- [EXERCISE AIM]:
Copy out exactly the stretch of the listing below that begins at the line containing "8. combination wrench [232,192,444,282]" and ends at the line containing "9. grease tub", and copy nothing outside it.

┌──

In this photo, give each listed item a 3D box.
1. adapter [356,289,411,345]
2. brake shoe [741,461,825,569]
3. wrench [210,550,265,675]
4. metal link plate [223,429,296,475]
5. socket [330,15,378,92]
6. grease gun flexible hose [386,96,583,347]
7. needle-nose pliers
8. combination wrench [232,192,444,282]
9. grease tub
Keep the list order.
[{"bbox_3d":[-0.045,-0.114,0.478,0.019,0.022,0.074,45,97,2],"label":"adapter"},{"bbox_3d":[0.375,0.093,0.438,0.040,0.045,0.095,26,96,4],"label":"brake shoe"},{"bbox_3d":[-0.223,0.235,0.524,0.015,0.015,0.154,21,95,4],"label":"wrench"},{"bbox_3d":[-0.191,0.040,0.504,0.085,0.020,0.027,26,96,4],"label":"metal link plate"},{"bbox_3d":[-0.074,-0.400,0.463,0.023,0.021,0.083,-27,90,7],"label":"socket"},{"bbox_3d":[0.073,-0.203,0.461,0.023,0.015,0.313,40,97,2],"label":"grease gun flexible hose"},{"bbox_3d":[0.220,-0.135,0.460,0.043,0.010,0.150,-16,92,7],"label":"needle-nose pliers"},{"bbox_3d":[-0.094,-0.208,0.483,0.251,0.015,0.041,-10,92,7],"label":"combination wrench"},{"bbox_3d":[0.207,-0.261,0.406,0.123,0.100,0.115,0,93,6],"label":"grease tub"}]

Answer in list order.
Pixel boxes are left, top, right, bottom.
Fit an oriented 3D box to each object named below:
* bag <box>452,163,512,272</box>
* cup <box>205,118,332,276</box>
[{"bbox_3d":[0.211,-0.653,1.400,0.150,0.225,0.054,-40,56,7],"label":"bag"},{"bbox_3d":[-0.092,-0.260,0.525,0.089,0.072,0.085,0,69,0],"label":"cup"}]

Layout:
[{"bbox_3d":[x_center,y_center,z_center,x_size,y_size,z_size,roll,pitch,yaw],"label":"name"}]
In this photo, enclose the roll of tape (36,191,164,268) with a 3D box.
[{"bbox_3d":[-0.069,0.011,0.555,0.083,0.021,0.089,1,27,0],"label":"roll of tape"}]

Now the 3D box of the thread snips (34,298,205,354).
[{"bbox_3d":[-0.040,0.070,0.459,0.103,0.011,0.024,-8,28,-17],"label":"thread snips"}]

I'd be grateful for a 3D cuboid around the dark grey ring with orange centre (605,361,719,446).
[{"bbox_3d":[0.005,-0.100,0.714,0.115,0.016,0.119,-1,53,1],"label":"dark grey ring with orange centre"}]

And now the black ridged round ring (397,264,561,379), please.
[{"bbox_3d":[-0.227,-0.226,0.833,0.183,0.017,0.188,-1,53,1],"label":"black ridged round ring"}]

└──

- [SOLUTION TO THE PROBLEM]:
8. combination wrench [232,192,444,282]
9. grease tub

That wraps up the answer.